Bowing to Demands

PUBLISHED: 10:26 PM 11 Jun 2018
UPDATED: 10:27 PM 11 Jun 2018

Judge Orders Prison To Make Sharia Compliant Meals

An Islamic activist orgaization worked to demand Ramadan meals for inmates.

A judge ordered prisons in Washington to make meals Sharia compliant, both in their content and in the time at which they were served to a whopping four individuals who complained that they weren't getting what they though they were entitled to.

Ramadan, the Muslim holy month, runs from May 15, to June 14, this year. It’s an interesting holiday, during which adults who are healthy are expected to refrain from consuming food or drink while the sun is up.

But according to a judge in the state of Washington, the state prison must provide inmates who claim that they’re celebrating Ramadan special treatment, even if they failed to properly register for it in a timely manner. These Sharia compliant meals for criminals are just another example of how even prisons are being forced to bow to the demands of tiny segments of the population. Many taxpayers are sick and tired of it.

The Council on American-Islamic Relations, commonly known as CAIR, sued the Washington Department of Corrections, demanding that they provide nighttime meals to all Muslim inmates. Literally hours after the case was filed, U.S. District Judge Ronald Leighton sided with the Islamic advocacy organization.

Shocking though it may seem, the suit was filed based on allegations made by four criminals who claimed that they were practitioners of the Islamic faith. Yes, four prisoners who are being held in the Washington State Reformatory claimed that they weren’t being fed meals after the sun went down and before the sun went up.

According to the Islamic organization, the average weight loss due to the prison’s alleged refusal to serve the desired meals was as much as twenty pounds.

The lawsuit also stated that the Washington Department of Corrections had a policy of requiring that people who needed Ramadan meals were supposed to sign up for the meals by January.

However, some of the four prisoners listed in the lawsuit said that even though they had signed up for the meals, they never received them at the appropriate time.

Lena Masri, who serves as CAIR’s national litigation director, claimed that the failure to kowtow to religious demands for four individuals put them ‘at risk’, and called the policy “Monroe Correctional Complex’s shameful starvation policy.”

She also suggested that the DOC was ‘brutalizing’ people for practicing their faith, a fairly common claim in suits brought by her organization in the past.

Jeremy Livingston was one of the men named in the suit. He is serving 22 months for a hit-and-run, as well as a vehicular assault. He said that he entered the prison in March, and that even though he requested the meals well after the cutoff date, he never received them.

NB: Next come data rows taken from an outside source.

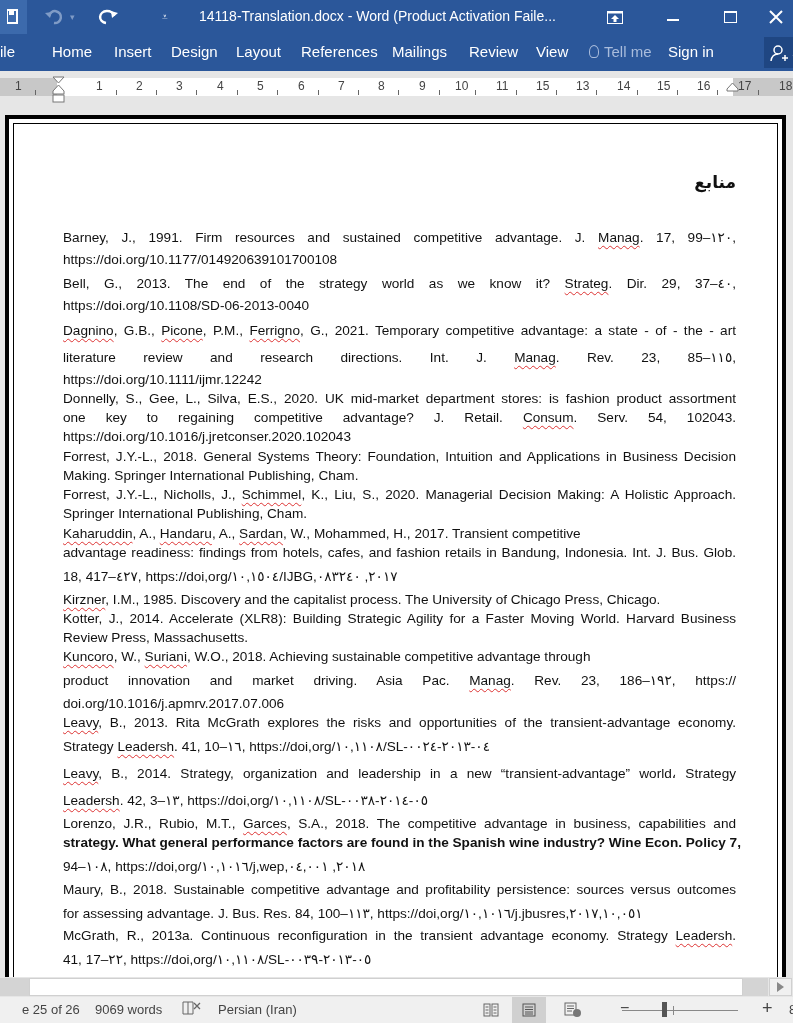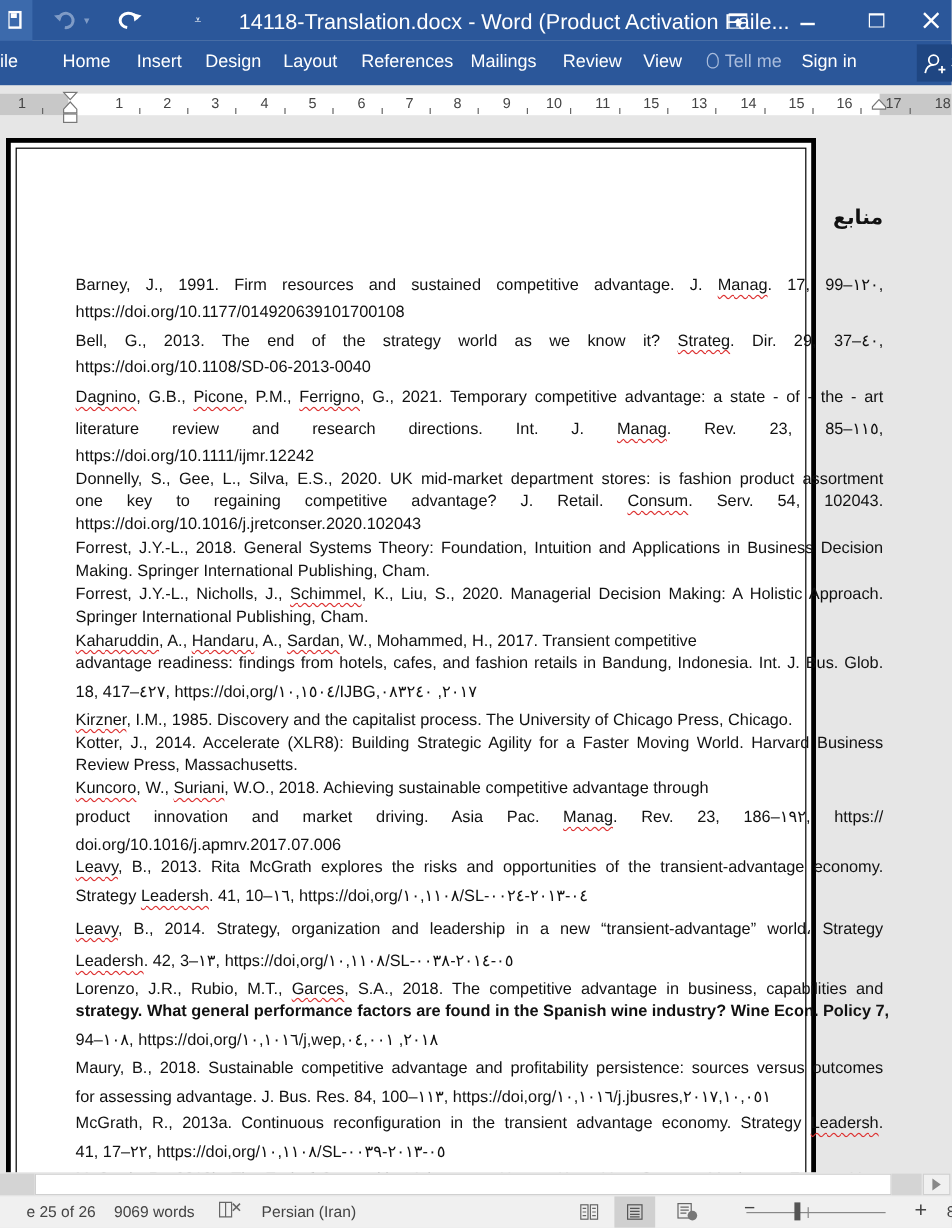--- a/index.html
+++ b/index.html
@@ -7,7 +7,7 @@
   .titlebar { position: absolute; left: 0; top: 0; width: 793px; height: 34px; background: #2b579a; color: #fff; }
   .save-btn { position: absolute; left: 0; top: 0; width: 27px; height: 34px; background: #3c6aac; display:flex; align-items:center; justify-content:center; }
   .qat { position: absolute; top: 0; height: 34px; display: flex; align-items: center; color: #fff; }
-  .title-text { position: absolute; left: 199px; top: 8px; font-size: 18px; color: #fff; white-space: nowrap; }
+  .title-text { position: absolute; left: 199px; top: 8px; font-size: 14px; color: #fff; white-space: nowrap; }
   .win-btn { position: absolute; top: 0; height: 34px; width: 46px; display: flex; align-items: center; justify-content: center; color: #fff; }
   .ribbon { position: absolute; left: 0; top: 34px; width: 793px; height: 37px; background: #2b579a; color: #fff; }
   .tab { position: absolute; top: 9px; font-size: 15px; color: #fff; white-space: nowrap; }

Another plaintiff, Naim Lao, who is serving three years in the prison after a conviction for vehicular homicide, claimed that he was eventually added to the list for Ramadan meals, but only after fasting for eight days.

He claimed that the WDOC’s employees neglected him, and that he lost 14 pounds before they fed him his meals eight days after Ramadan began.

He also said that they threatened to force feed him after he became ill from not eating.

Jeremy Barclay, a spokesman for the department, said that they were immediately responsive to the order handed down by the courts, and that the prisons took the health of their inmates very seriously.

According to Judge Leighton, the prison’s refusal to bend over backward for a handful of Islamic prisoners was likely violating the inmates’ right to be free of cruel and unusual punishments, as well as federal statutes written to protect the rights of prisoners to continue practicing their faiths (within reason.)

Last month, the same Muslim advocacy group sued Alaskan prison officials in another U.S. District Court, claiming that the meals they were given did not have enough calories, or that they contained pork.

They said that the meals only contained about 1,500 calories over the course of any given day, and that some of the bags of food contained pork, which practicing Muslims cannot eat.

In his written order, U.S. District Judge H. Russell Holland said that fasting Islamic inmates had to be provided with meals, daily, in line with their religion, which contained 2,600 calories or more.

In most jails and prisons, there’s a set meal schedule. There’s a reason for this, too.

Prisoners will make weapons out of everything and anything. Trays can be used to bludgeon, or snapped and turned into shanks, for an easy example.

Due to this, the prisons try to limit when people have trays and utensils to a handful of times a day. Additional feedings on a strange religious schedule requires changes in guard schedules, changes in rooms utilized, and more.

Should the state punish these individuals because they’re Muslim? Not at all. However, that doesn’t mean that the prison system should be rearranging itself around the demands of tiny minorities of prisoners.

What’s next? Meals served five times daily for those who claim that’s what they need for their diet? Steak and potato meals daily for those who claim that’s part of their religion?

Further, CAIR has a long history of questionable practices, including allegations that they assisted in funding the terrorist-connected Muslim Brotherhood. It seems somewhat absurd that an unindicted co-conspirator from the Holy Land trials is lecturing anyone about ‘civil rights.’